## Task
The records follow. Copy them exactly, but omit the pictures.

Items from a data source:
_ _ _ _ _
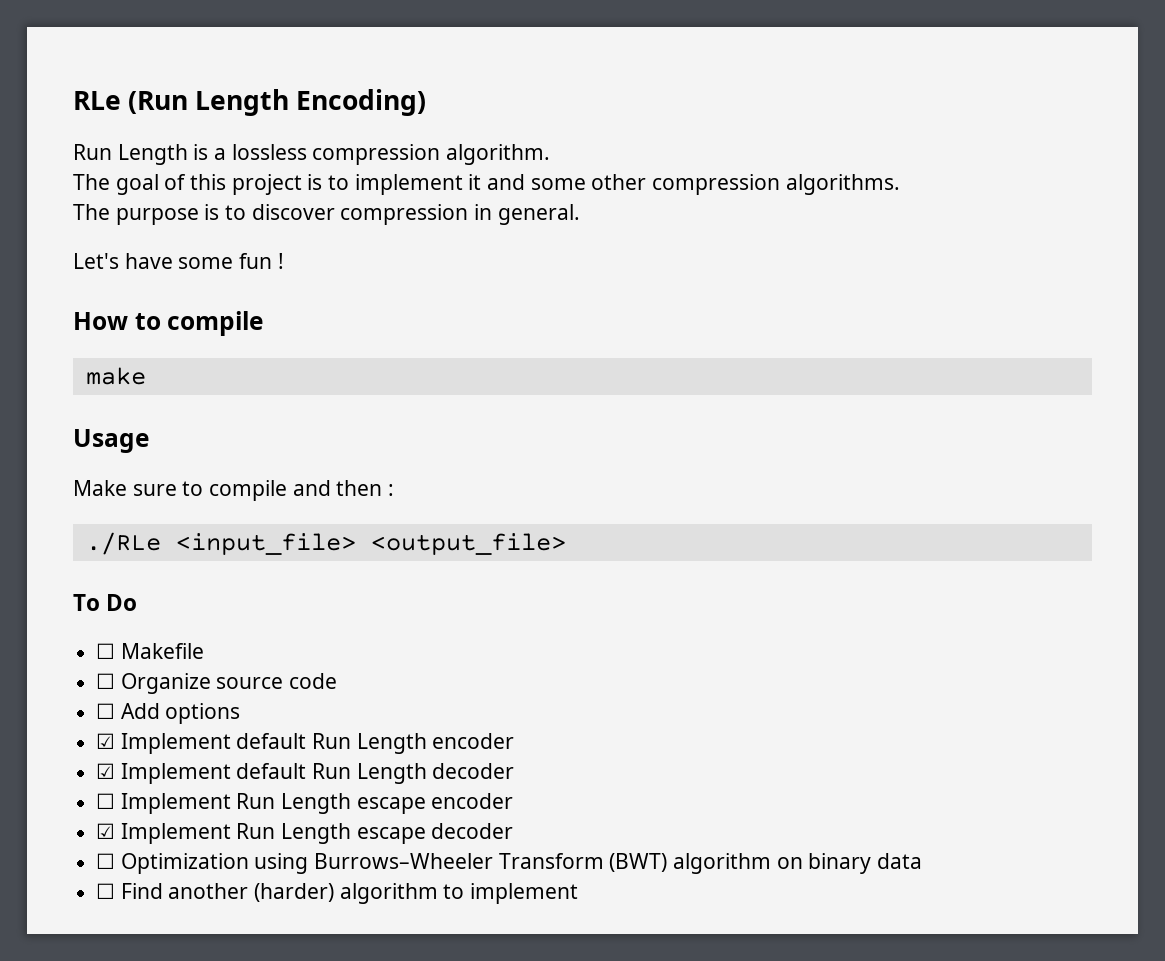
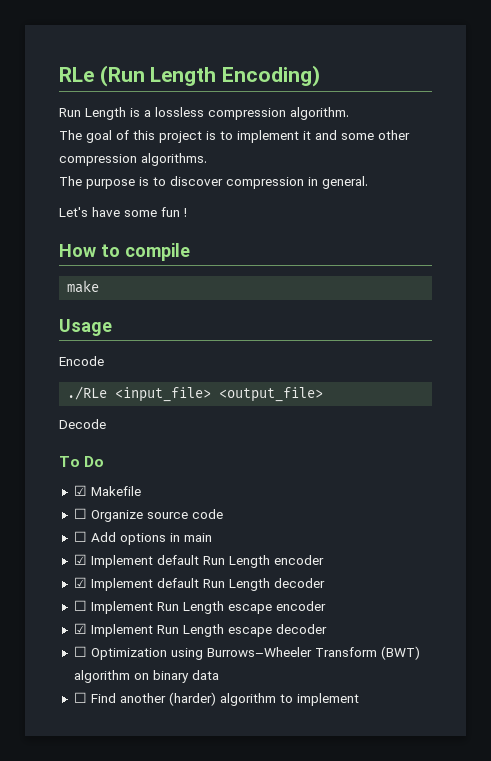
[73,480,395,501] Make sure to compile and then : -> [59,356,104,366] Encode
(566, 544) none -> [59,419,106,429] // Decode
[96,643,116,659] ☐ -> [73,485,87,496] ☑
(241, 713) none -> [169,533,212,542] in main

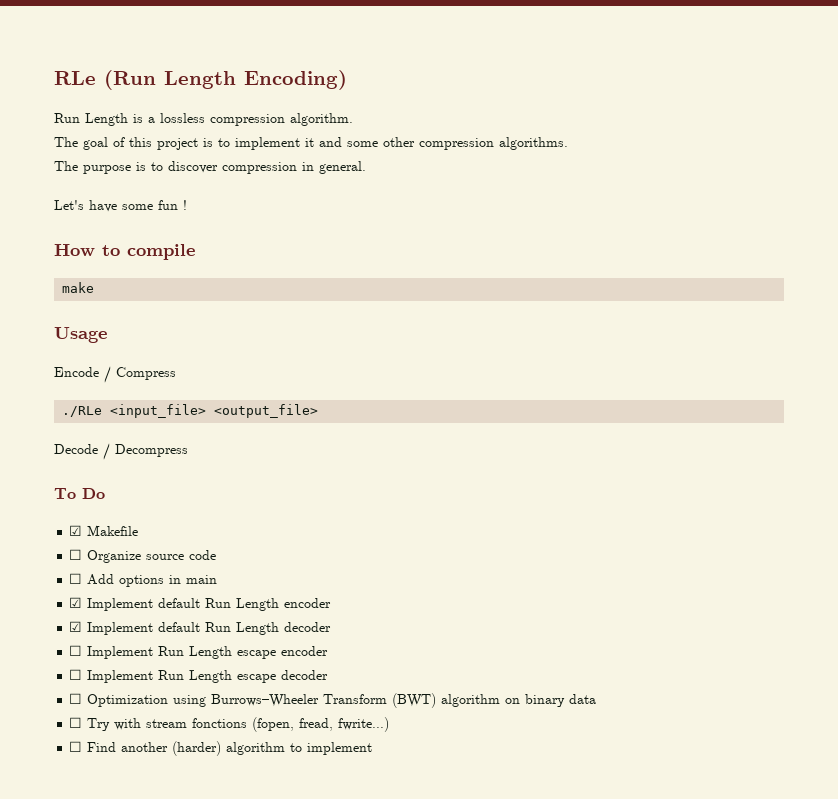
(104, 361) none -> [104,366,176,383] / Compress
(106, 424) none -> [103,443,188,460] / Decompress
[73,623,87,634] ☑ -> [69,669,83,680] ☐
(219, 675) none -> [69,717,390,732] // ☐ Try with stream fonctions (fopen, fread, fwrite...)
_ _ _ _ _
## Exercise output
[73,480,395,501] Make sure to compile and then : -> [59,356,104,366] Encode
(566, 544) none -> [59,419,106,429] // Decode
[96,643,116,659] ☐ -> [73,485,87,496] ☑
(241, 713) none -> [169,533,212,542] in main

(104, 361) none -> [104,366,176,383] / Compress
(106, 424) none -> [103,443,188,460] / Decompress
[73,623,87,634] ☑ -> [69,669,83,680] ☐
(219, 675) none -> [69,717,390,732] // ☐ Try with stream fonctions (fopen, fread, fwrite...)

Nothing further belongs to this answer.